(SET EXERCISE 1)
In the text on winter in Barcelona, why are visitors said to have more time to enjoy the festive cheer in the Catalan capital? Answer in one to three sentences.
(SET EXERCISE 2)
Render this sentence from the text on winter in Barcelona into Spanish: "A walking tour of Barcelona’s most iconic landmarks is a great way to get to know the city and its history."
(SET EXERCISE 3)
Print the passage of the text on winter in Barcelona starting with "One of the advantages" and going on through "your new skill.".

(EXTRACT PROVIDED)
• • •

The Celebration of Santa Eulàlia
The original patron saint of Barcelona—before La Mercè stole some of her glory and became co-patron saint of the city—Santa Eulàlia is honoured every February 12. The occasion sees the city host traditional parades featuring giant figurines known as gegants as well as human towers (castellers) and traditional dancing.
One of the advantages of Barcelona’s winter weather is that even if it gets cold, it’s generally dry and you can easily take part in outdoor activities so long as you bundle up. A walking tour of Barcelona’s most iconic landmarks is a great way to get to know the city and its history. The Spanish Civil War tour is particularly insightful for those with an interest in the civil war period and takes you through the historic city centre.
A traditional cooking class
If you’re looking for fun indoor activities, a cooking class is a great way to spend an afternoon and learn a skill to take home with you. There are a great variety of cooking schools in Barcelona which offer classes to teach you how to make traditional paella dishes, creative tapas or authentic desserts. These classes invariably involve a meal at the end and some local wine to celebrate your new skill.
The Parade of the Three Kings
The magic of Christmas celebrations in Barcelona is that they don’t end until after January 6, known as the Day of the Three Kings. This means you have even longer to soak up the festive cheer in the Catalan capital, admire the Christmas lights and visit the Santa Llúcia Christmas market. On the eve of the Day of the Three Kings, don’t miss the procession of the kings through the city centre when they hand out treats and sweets to children (and adults).

• • •

(DATA SEGMENT)

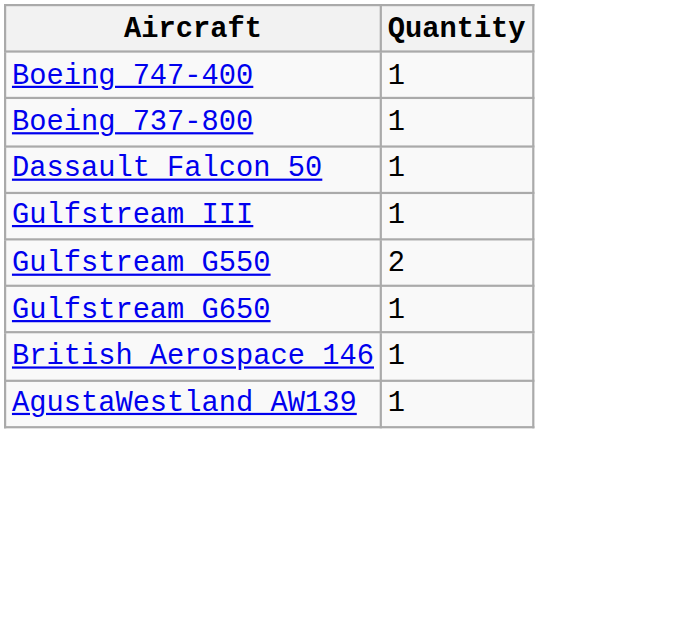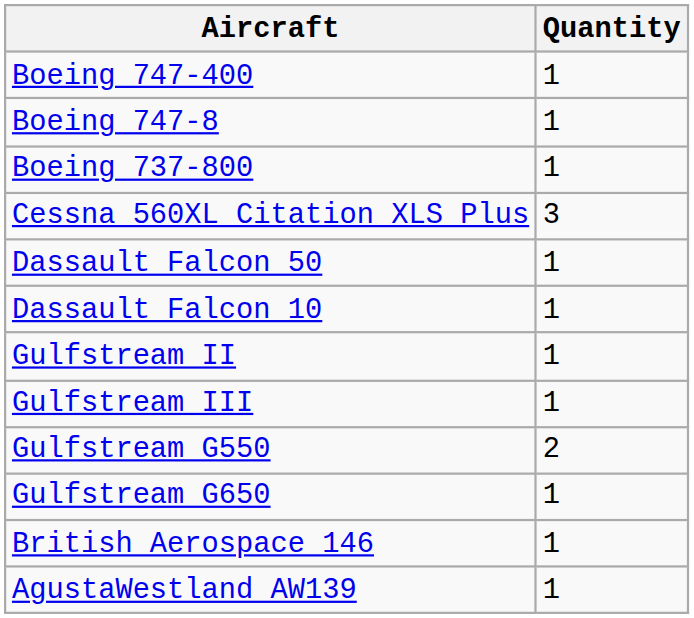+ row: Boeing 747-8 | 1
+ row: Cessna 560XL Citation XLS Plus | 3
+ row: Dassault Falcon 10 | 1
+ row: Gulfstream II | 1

• • •

(TASK RESULT 1)
Christmas celebrations in Barcelona don't end until after January 6, the Day of the Three Kings. This gives visitors longer to admire the Christmas lights and visit the Santa Llúcia Christmas market.

(TASK RESULT 2)
Un recorrido a pie por los monumentos más emblemáticos de Barcelona es una excelente manera de conocer la ciudad y su historia.

(TASK RESULT 3)
One of the advantages of Barcelona’s winter weather is that even if it gets cold, it’s generally dry and you can easily take part in outdoor activities so long as you bundle up. A walking tour of Barcelona’s most iconic landmarks is a great way to get to know the city and its history. The Spanish Civil War tour is particularly insightful for those with an interest in the civil war period and takes you through the historic city centre.
A traditional cooking class
If you’re looking for fun indoor activities, a cooking class is a great way to spend an afternoon and learn a skill to take home with you. There are a great variety of cooking schools in Barcelona which offer classes to teach you how to make traditional paella dishes, creative tapas or authentic desserts. These classes invariably involve a meal at the end and some local wine to celebrate your new skill.